About this exercise
In the piece on Ted Rall's firing below, how was the CIA station chief's name first sent out to reporters?
*** Excerpt to read ***
Last weekend Ted Rall was fired from PandoDaily right before he was to publish the name of a CIA officer. David Sirota was also canned for BS reasons. Rall wrote a column on what happened. Some quotes:
I know the identity of the man who was CIA chief of station in Kabul — up until just a month ago.
Turns out the exact name of the top spook in Afghanistan was circulated in an email to 6000-plus reporters. It showed up on an attendance list of senior U.S. officials participating in a meeting with U.S. President Barack Obama during his surprise visit with U.S. troops.
The government spotted the error and asked journalists not to post it.
The journalists agreed! Yet it’s still all over the Internet.
Where I found out about this:....We intended to publish the name. This was not to endanger him — impossible in any case because Langley already has yanked him off his spook post. We intended to publish it as a way of taking a stand for brave reporting and adversarial media.
Journalists ought to publish news wherever they find it, whatever it is, damn the consequences.
Credible media organizations don’t protect government secrets. They don’t obey spy agencies and take their requests like waiters.
Real journalists don’t cooperate with government — any government, any time, for any reason.
My editor and I believed that, by demonstrating a little fearlessness, we might inspire other media outfits to grow a pair and stop sucking up to the government.
Only problem is, now there is no longer a “we.” Pando fired me over the weekend, along with the investigative journalist David Sirota.
And that was from here. Thank you, Bill Blunden.The White House asked reporters to dutifully “zip it” and that’s exactly what they did. The one reporter who dared to cross the line and mention the station chief’s name and in print, Ted Rall, was summarily fired before he got the chance.
*** End of Excerpt to read ***
*** Extracted data ***
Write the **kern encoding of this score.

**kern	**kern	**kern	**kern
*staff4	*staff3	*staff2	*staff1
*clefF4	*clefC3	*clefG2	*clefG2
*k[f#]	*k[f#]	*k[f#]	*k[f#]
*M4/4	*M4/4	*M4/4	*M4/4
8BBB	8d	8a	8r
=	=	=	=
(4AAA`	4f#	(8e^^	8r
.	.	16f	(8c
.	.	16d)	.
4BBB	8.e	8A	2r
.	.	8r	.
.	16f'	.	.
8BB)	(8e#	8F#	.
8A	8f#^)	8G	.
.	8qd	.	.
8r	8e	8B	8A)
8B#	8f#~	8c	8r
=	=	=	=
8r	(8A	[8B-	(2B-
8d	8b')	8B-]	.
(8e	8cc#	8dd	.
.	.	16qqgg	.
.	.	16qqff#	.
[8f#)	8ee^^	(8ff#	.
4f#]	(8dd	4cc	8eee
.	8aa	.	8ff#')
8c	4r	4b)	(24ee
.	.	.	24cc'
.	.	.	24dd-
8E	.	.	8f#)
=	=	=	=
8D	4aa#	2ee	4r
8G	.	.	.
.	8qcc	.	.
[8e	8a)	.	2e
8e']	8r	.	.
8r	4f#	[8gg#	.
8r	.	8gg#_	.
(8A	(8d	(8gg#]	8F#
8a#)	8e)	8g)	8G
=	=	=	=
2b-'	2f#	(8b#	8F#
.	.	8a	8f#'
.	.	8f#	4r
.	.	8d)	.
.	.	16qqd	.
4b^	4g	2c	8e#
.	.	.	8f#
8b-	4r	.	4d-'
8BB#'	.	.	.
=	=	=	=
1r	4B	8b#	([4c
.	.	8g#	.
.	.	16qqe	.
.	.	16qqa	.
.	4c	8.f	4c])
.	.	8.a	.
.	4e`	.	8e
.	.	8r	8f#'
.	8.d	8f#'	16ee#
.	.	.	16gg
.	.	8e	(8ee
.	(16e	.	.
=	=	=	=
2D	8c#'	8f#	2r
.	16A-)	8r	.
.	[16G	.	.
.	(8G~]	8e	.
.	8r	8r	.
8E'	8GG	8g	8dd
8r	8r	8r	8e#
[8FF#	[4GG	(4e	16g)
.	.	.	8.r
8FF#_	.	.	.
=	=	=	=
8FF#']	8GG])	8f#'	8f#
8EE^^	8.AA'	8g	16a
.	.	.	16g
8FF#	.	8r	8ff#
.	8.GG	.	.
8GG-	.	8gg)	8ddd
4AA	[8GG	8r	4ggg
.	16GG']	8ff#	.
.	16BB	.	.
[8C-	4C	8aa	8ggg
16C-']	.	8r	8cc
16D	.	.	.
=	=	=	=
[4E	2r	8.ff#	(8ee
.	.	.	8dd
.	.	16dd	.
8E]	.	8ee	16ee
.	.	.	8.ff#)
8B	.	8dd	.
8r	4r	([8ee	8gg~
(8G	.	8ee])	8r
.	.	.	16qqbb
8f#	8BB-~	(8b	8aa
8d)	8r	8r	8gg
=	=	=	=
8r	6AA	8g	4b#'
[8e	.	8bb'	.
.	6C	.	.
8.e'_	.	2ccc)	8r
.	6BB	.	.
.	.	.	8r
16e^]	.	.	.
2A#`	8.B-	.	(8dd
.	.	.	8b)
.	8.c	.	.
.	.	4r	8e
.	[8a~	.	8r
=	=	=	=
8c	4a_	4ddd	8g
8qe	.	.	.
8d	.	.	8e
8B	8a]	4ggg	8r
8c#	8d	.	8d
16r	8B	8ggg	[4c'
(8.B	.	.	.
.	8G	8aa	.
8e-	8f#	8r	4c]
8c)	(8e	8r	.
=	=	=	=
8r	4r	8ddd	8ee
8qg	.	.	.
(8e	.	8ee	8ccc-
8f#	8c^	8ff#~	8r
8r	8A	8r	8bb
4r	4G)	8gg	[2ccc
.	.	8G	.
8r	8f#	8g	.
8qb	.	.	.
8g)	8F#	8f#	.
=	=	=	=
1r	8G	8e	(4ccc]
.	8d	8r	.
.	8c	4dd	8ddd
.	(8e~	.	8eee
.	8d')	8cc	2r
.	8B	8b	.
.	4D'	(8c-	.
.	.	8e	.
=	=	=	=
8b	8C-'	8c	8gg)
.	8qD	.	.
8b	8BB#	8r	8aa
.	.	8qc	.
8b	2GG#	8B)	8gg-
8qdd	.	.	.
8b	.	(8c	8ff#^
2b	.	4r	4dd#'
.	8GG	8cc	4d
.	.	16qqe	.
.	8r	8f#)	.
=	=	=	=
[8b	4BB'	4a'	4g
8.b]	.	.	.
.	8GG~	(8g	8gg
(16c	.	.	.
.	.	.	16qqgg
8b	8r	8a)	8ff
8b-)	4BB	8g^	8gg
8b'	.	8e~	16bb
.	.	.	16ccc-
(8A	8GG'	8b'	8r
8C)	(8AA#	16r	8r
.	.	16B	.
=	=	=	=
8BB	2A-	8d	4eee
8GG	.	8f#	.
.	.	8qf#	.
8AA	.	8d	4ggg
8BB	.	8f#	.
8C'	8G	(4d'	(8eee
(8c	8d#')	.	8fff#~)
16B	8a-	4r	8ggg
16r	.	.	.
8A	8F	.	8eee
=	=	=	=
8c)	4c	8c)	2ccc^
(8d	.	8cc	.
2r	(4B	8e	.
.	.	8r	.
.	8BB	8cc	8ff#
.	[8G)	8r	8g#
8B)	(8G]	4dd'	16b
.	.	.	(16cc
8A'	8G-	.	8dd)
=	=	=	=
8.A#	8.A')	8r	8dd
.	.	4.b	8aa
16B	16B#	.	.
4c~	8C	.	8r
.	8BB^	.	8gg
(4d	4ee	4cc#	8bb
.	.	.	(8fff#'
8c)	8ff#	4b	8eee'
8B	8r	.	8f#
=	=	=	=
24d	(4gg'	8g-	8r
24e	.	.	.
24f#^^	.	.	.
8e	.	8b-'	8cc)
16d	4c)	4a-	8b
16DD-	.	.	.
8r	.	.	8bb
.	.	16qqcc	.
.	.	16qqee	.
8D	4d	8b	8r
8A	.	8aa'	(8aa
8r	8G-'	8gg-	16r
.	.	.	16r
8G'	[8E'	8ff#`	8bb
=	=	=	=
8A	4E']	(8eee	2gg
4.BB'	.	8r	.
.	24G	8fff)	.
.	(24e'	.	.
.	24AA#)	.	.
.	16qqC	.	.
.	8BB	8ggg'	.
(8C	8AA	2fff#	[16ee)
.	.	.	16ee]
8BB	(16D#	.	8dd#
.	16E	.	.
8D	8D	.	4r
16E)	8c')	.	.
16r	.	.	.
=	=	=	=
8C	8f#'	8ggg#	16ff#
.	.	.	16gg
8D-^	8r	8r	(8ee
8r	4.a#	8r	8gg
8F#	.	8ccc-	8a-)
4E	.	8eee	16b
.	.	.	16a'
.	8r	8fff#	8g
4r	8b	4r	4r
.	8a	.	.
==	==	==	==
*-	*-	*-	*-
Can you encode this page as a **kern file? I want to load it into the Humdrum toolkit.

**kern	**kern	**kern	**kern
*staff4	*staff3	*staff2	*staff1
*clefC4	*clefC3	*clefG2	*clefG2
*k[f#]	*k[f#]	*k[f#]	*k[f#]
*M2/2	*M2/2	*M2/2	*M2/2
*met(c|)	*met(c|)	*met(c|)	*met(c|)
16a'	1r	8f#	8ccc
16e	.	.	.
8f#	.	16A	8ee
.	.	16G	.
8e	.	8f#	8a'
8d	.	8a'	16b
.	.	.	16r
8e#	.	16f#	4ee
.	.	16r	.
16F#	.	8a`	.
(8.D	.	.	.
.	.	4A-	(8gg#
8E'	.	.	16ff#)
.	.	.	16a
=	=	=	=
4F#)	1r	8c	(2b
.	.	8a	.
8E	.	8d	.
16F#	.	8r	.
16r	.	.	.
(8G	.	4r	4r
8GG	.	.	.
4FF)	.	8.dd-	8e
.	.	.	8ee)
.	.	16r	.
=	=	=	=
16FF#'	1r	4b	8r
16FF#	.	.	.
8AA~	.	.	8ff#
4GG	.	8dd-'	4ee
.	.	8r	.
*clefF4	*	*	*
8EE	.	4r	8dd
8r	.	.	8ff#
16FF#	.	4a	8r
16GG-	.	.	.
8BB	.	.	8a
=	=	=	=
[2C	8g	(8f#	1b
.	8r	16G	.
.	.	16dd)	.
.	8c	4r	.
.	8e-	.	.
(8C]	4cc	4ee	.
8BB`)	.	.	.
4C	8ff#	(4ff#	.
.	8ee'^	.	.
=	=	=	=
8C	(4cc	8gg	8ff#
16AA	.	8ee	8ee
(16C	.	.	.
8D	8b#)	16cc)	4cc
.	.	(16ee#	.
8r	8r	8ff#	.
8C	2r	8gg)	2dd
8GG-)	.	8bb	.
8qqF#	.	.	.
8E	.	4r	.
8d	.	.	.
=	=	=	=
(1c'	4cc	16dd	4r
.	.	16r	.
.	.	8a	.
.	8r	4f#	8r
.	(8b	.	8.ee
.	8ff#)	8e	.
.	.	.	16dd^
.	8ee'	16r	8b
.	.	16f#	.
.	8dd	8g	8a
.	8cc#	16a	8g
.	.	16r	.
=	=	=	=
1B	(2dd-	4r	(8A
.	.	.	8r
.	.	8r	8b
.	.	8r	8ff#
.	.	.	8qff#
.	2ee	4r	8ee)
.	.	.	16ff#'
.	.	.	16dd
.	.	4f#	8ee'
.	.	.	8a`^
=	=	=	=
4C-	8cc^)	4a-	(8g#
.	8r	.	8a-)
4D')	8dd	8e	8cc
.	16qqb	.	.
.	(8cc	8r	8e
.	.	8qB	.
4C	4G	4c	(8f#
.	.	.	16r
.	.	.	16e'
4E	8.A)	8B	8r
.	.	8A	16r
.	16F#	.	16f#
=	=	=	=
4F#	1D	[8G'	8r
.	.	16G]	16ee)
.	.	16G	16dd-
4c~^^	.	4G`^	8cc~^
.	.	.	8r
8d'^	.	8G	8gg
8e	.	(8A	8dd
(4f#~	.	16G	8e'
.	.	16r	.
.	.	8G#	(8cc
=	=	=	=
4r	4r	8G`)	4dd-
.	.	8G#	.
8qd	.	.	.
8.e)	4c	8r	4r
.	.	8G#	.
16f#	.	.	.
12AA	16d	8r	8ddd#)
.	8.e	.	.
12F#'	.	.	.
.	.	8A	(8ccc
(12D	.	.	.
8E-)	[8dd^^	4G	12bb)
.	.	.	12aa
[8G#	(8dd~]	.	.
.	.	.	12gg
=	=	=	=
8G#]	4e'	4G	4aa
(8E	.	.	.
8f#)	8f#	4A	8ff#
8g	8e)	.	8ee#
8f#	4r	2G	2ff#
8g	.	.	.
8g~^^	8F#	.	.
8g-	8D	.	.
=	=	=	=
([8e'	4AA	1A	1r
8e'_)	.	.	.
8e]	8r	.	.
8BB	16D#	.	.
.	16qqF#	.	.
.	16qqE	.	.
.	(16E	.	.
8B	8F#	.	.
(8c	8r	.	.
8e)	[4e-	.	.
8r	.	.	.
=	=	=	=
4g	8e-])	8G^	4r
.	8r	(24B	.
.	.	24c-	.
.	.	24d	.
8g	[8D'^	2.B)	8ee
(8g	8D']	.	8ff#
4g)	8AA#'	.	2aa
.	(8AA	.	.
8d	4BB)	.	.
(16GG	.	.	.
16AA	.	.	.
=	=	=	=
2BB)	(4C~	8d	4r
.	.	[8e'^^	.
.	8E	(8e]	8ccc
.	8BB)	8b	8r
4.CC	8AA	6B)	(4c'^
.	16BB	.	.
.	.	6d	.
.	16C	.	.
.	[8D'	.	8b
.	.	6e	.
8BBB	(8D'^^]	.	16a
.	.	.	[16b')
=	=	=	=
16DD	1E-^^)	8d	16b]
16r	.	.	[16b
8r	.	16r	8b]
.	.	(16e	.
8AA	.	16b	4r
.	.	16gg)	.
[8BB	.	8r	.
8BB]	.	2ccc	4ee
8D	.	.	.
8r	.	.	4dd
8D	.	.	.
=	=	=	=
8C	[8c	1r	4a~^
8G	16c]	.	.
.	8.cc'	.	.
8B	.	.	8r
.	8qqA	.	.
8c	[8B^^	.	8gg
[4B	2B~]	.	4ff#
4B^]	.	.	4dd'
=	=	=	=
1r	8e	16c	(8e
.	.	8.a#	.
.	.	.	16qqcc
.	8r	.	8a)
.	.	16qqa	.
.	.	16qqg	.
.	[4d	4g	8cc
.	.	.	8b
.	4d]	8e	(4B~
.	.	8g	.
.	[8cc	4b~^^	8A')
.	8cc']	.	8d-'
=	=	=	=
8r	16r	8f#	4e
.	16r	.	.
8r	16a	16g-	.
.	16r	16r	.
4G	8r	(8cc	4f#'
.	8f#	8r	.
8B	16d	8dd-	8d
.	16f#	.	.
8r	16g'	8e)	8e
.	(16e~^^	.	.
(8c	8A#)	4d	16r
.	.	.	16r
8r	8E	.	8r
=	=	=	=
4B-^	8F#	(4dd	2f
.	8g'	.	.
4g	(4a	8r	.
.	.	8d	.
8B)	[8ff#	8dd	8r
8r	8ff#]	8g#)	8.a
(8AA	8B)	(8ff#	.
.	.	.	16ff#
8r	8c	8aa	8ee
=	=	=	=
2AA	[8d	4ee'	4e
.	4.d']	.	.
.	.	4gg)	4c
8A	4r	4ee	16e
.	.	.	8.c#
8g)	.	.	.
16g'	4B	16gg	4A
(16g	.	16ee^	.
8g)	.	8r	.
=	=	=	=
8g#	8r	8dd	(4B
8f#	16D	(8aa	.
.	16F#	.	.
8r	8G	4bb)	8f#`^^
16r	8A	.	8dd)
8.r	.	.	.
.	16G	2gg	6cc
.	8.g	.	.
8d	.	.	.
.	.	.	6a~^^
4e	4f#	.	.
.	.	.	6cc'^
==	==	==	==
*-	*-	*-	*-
*** End of Extracted data ***
Solution to this problem
It went out in an email to 6000-plus reporters, on an attendance list of senior U.S. officials meeting with President Barack Obama.